I feel like Will is waving an enormous red flag in front of my face. “Is this your way of telling me that you don’t do relationships?” I try to say this casually.

“It’s my way of telling you that I don’t do them well. Jessica wasn’t the first woman I’ve disappointed. I’m not the greatest boyfriend. Jessica wanted more of me than I had to share.”

“More of you?” I scoff, my heart pounding. “Who’d want that?”

Will pins me with his dark eyes. “Not you, huh? Hiatus and all that.”

I think about telling him the truth—that I’ll take as much as he can give—but then I remember Peter saying almost the exact same thing about my mom. He spent decades with someone who couldn’t give herself to him fully. I always loved when Mom said I was like Peter, but in this way, I can’t be.

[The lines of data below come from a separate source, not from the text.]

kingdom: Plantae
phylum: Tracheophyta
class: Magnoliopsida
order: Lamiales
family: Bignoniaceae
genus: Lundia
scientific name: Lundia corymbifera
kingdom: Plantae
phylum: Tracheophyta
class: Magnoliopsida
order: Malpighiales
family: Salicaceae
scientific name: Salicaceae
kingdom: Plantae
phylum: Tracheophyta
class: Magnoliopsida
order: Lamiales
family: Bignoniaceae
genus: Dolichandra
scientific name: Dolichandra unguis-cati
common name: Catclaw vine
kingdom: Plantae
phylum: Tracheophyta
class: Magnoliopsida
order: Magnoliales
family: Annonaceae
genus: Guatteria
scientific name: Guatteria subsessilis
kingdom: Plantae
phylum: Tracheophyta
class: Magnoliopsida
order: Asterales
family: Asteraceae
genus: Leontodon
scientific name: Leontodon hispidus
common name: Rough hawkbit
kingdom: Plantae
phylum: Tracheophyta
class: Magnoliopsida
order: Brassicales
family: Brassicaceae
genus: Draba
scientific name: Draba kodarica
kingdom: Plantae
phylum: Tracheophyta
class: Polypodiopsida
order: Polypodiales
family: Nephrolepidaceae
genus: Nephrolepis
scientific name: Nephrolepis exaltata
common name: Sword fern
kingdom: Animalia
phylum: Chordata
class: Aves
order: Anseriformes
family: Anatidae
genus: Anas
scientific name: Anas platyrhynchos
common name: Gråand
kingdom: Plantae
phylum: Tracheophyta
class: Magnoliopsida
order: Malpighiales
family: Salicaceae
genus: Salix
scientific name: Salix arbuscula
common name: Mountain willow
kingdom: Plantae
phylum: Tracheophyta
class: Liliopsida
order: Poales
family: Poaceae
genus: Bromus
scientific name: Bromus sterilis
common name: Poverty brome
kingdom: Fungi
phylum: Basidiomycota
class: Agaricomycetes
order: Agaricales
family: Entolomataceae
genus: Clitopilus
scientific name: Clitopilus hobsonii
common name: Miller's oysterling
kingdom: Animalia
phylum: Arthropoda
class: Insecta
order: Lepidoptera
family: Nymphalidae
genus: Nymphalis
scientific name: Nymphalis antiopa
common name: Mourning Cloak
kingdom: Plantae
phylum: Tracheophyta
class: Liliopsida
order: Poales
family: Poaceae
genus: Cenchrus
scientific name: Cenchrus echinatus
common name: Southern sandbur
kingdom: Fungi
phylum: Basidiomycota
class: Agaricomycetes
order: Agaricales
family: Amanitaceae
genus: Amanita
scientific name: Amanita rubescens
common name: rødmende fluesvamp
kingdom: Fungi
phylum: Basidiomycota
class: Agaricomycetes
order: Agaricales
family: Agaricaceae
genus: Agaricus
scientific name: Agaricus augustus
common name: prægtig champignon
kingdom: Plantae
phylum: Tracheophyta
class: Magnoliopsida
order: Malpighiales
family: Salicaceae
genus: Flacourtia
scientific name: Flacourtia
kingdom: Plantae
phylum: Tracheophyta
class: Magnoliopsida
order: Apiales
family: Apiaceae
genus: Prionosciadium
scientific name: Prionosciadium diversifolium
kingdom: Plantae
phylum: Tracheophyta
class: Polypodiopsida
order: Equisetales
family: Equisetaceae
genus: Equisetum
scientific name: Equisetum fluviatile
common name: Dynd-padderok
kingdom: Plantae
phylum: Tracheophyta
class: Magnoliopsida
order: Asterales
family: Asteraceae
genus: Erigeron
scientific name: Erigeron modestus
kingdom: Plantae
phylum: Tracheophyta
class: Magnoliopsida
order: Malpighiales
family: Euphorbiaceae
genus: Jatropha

“Sorry you had to wait so late to eat,” I say instead. It’s almost nine.

“I don’t mind. I usually eat early with the girls.” He gives me a quick grin while he plates the food. “I feel very sophisticated right now.”

“You look very sophisticated.”

He glances down at the apron. “You love it.”

“It’s weird how much I love it,” I say.

But the words in my head say something different. The words in my head say, It’s weird how much I love you. Surely those words have it wrong.





20




June 15, Ten Years Ago

Will and I sat on the end of my bed in my apartment, facing each other. It was almost three a.m. “I mentioned I went through a rebellious phase in high school,” I said, and Will nodded. “It was bad. It started after I found these old diaries of my mom’s—one was written the summer she got pregnant with me.”

I tilted my head to the ceiling, the back of my nose tingling. It was stupid that this still upset me so much.